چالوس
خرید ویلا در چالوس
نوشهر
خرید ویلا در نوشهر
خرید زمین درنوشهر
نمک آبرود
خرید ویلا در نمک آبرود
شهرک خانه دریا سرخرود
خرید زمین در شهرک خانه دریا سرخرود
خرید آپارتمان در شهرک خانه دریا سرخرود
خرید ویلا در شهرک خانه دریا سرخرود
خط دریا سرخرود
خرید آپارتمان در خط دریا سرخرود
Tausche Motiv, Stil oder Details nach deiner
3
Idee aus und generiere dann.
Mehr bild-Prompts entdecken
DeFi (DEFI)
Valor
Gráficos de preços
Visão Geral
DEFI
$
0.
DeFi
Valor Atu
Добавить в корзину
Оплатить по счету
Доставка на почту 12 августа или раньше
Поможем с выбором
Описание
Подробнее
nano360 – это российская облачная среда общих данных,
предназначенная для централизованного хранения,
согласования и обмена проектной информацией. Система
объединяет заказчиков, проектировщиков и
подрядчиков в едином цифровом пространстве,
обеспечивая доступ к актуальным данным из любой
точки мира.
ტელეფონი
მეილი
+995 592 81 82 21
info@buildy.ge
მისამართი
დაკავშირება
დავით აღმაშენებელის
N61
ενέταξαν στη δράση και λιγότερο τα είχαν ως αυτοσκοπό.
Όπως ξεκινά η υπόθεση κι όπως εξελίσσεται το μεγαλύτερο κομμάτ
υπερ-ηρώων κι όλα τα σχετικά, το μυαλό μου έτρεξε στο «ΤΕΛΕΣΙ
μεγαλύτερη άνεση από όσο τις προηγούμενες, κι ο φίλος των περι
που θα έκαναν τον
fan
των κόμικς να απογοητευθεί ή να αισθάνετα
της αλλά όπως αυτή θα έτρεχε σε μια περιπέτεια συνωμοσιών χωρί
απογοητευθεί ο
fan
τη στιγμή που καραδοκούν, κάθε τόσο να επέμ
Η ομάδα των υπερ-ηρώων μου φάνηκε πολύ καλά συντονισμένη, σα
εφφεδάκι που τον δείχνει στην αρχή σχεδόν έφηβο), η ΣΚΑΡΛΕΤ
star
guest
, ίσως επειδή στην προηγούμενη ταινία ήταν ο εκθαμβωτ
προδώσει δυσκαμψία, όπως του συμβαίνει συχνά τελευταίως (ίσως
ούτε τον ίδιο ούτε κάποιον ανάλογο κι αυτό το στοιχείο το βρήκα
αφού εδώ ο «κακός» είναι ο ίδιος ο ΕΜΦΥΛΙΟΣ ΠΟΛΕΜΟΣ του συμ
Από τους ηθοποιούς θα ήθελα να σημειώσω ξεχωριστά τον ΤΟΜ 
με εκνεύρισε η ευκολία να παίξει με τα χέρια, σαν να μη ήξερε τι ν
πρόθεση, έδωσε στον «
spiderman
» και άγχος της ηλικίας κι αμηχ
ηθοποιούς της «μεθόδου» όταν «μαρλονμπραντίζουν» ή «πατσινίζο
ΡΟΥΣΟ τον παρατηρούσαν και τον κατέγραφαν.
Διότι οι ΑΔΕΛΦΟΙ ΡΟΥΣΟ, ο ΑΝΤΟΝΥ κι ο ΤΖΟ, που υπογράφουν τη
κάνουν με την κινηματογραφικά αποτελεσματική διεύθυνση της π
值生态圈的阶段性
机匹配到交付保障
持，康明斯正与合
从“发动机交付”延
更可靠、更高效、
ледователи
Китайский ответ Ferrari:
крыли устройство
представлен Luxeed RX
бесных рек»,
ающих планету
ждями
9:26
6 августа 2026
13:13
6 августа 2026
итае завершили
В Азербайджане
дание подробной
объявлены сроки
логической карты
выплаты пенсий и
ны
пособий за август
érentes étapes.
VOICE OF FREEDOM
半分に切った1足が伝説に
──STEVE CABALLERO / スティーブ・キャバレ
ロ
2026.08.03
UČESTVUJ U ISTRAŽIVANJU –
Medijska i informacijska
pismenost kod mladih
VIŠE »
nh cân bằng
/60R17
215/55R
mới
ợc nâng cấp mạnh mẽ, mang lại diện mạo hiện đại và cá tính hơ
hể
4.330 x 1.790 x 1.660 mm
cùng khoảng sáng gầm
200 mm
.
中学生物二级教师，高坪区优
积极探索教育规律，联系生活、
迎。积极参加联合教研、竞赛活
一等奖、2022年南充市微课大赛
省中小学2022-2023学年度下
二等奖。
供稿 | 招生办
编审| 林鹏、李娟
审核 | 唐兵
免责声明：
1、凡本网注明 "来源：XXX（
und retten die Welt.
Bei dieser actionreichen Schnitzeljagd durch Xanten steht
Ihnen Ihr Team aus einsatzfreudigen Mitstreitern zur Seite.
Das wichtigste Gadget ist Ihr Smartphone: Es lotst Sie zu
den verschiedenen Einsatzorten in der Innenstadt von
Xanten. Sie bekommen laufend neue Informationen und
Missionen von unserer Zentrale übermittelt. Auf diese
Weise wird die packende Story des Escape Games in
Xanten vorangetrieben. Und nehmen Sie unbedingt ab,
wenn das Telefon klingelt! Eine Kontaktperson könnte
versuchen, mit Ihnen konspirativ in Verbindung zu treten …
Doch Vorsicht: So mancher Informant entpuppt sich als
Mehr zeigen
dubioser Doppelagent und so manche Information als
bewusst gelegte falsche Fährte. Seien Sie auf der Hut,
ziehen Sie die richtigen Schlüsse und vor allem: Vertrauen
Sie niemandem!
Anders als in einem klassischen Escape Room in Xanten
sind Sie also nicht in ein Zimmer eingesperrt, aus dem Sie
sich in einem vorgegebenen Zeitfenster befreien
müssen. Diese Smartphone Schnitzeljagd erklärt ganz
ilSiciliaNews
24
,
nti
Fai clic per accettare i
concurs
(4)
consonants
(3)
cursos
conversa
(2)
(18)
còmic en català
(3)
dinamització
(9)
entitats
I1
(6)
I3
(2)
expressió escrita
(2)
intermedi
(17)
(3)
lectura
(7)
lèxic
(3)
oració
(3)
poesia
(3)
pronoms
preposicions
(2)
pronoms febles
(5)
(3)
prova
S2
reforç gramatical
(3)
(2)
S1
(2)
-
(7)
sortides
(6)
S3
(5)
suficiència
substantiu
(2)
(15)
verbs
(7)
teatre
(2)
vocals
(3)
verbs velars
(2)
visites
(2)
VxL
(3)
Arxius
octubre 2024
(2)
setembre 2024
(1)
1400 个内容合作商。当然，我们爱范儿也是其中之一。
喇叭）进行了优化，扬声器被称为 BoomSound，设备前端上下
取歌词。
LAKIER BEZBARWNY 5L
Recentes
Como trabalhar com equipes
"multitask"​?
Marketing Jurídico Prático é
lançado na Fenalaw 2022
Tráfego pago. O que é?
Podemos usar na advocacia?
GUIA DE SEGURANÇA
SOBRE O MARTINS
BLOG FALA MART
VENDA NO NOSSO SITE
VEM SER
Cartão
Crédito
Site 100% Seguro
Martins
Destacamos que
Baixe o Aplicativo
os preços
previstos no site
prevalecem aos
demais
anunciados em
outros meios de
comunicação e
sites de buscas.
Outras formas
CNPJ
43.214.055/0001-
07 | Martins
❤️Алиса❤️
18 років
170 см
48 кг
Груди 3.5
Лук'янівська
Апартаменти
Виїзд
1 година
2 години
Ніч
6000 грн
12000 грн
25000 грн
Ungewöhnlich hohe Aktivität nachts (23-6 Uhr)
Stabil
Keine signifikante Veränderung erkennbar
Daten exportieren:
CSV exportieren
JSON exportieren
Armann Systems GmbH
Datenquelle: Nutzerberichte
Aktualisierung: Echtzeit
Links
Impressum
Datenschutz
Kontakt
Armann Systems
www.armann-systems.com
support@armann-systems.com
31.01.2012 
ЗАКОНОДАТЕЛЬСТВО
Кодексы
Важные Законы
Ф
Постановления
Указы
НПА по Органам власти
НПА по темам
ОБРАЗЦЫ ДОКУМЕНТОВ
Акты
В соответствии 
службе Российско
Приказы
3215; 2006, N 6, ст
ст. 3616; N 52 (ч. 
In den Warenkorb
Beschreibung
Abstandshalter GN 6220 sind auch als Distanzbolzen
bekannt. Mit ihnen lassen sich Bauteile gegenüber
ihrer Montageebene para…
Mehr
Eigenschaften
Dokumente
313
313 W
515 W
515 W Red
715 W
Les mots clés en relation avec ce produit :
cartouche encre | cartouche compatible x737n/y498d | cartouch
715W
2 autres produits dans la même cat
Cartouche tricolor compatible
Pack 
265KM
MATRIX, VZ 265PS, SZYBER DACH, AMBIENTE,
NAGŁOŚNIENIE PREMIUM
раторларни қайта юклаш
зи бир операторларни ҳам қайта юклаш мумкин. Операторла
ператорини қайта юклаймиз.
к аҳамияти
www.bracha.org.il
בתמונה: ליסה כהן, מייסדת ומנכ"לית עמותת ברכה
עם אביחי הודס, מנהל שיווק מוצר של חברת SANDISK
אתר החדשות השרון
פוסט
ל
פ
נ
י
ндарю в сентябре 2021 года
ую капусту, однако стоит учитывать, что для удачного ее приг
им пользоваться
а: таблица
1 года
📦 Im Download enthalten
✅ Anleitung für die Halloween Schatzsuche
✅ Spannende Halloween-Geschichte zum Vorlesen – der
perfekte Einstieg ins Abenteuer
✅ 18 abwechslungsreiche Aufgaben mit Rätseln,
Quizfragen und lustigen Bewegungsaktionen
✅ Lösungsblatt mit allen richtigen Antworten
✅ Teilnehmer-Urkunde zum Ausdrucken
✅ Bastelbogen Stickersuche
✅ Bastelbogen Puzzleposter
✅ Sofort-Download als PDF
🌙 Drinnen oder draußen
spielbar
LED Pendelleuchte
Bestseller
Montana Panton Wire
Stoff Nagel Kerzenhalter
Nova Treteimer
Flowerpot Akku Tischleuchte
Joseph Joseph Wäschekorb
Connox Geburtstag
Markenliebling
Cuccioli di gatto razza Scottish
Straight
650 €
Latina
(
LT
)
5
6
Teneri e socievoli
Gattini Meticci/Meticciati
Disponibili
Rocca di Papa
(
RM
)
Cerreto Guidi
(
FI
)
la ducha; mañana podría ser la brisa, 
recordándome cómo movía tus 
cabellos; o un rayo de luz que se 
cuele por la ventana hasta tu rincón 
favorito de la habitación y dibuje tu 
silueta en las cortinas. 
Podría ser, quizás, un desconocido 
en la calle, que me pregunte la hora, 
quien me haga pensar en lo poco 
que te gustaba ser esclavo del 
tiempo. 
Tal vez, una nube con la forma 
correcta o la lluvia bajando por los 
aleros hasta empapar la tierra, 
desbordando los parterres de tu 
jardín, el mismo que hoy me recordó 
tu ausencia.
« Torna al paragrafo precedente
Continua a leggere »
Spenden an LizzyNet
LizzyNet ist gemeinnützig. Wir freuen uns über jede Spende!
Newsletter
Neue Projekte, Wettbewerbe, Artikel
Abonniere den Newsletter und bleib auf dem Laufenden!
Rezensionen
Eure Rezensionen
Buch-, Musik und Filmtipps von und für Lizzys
————————
• _Exercise aim_: Copy the rows verbatim, beginning with the first line and stopping after the line that contains "Όπως ξεκινά η".

• _Solution for this problem_:
چالوس
خرید ویلا در چالوس
نوشهر
خرید ویلا در نوشهر
خرید زمین درنوشهر
نمک آبرود
خرید ویلا در نمک آبرود
شهرک خانه دریا سرخرود
خرید زمین در شهرک خانه دریا سرخرود
خرید آپارتمان در شهرک خانه دریا سرخرود
خرید ویلا در شهرک خانه دریا سرخرود
خط دریا سرخرود
خرید آپارتمان در خط دریا سرخرود
Tausche Motiv, Stil oder Details nach deiner
3
Idee aus und generiere dann.
Mehr bild-Prompts entdecken
DeFi (DEFI)
Valor
Gráficos de preços
Visão Geral
DEFI
$
0.
DeFi
Valor Atu
Добавить в корзину
Оплатить по счету
Доставка на почту 12 августа или раньше
Поможем с выбором
Описание
Подробнее
nano360 – это российская облачная среда общих данных,
предназначенная для централизованного хранения,
согласования и обмена проектной информацией. Система
объединяет заказчиков, проектировщиков и
подрядчиков в едином цифровом пространстве,
обеспечивая доступ к актуальным данным из любой
точки мира.
ტელეფონი
მეილი
+995 592 81 82 21
info@buildy.ge
მისამართი
დაკავშირება
დავით აღმაშენებელის
N61
ενέταξαν στη δράση και λιγότερο τα είχαν ως αυτοσκοπό.
Όπως ξεκινά η υπόθεση κι όπως εξελίσσεται το μεγαλύτερο κομμάτ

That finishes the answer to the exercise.